Me acosté y no podía dormirme. La luz del comedor ponía una raya brillante debajo de la puerta del cuarto; oía voces. Los ojos de Román estaban sobre los míos: «No necesitarás nada cuando las cosas de la casa te agarren los sentidos»… Me pareció un poco aterrador este continuo rumiar de las ideas que él me había sugerido. Me encontré sola y perdida debajo de mis mantas. Por primera vez sentía un anhelo real de compañía humana. Por primera vez sentía en la palma de mis manos el ansia de otra mano que me tranquilizara… Entonces el timbre del teléfono, allí, en la cabecera de la cama, empezó a sonar. Me había olvidado de que existía ese chisme en la casa, porque sólo Angustias lo utilizaba.

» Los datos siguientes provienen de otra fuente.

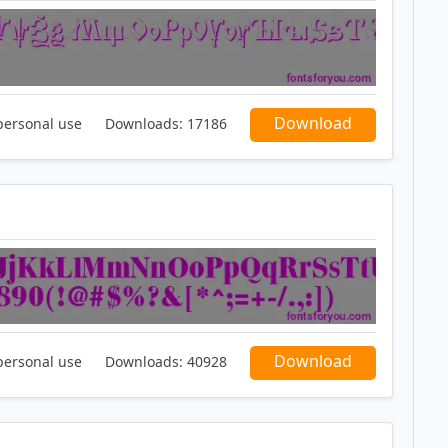
Download
personal use
Downloads:
17186
Download
personal use
Downloads:
40928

Descolgué el auricular sacudida aún por el escalofrío de la impresión de su sonido agudo, y se me entró por los oídos una alegría tan grande (porque era como una respuesta a mi estado de ánimo) que al pronto ni la sentí.
Era Ena, que había encontrado mi número en el listín de teléfonos y me llamaba.
8
Angustias volvió en un tren de medianoche y se encontró a Gloria en la escalera de la casa. A mí me despertó el ruido de las voces. Rápidamente me di cuenta de que estaba durmiendo en un cuarto que no era el mío y de que su dueña me lo reclamaría.
Salté de la cama traspasada de frío y de sueño. Tan asustada, que tenía la sensación de no poder moverme aunque, en realidad, no hice otra cosa: en pocos segundos arranqué las ropas de la cama y me envolví con ellas. Tiré la almohada, al pasar, en una silla del comedor y llegué hasta el recibidor envuelta en una manta, descalza sobre las baldosas heladas, en el momento en que Angustias entraba de la calle seguida del chofer con sus maletas y conduciendo a Gloria por un brazo. La abuelita apareció también, aturrullada y balbuciente al ver a Gloria.
– Vamos, hija, vamos… ¡Corre a mi cuarto! -le dijo. Pero Angustias no soltaba el brazo de Gloria.
– No, mamá. No, de ninguna manera. El chofer miraba de reojo la escena. Angustias le pagó y cerró la puerta. Enseguida se volvió a Gloria.
– ¡Sinvergüenza! ¿Qué hacías a estas horas en la escalera, di? Gloria estaba reconcentrada como un gato. Su boca pintada resultaba muy oscura.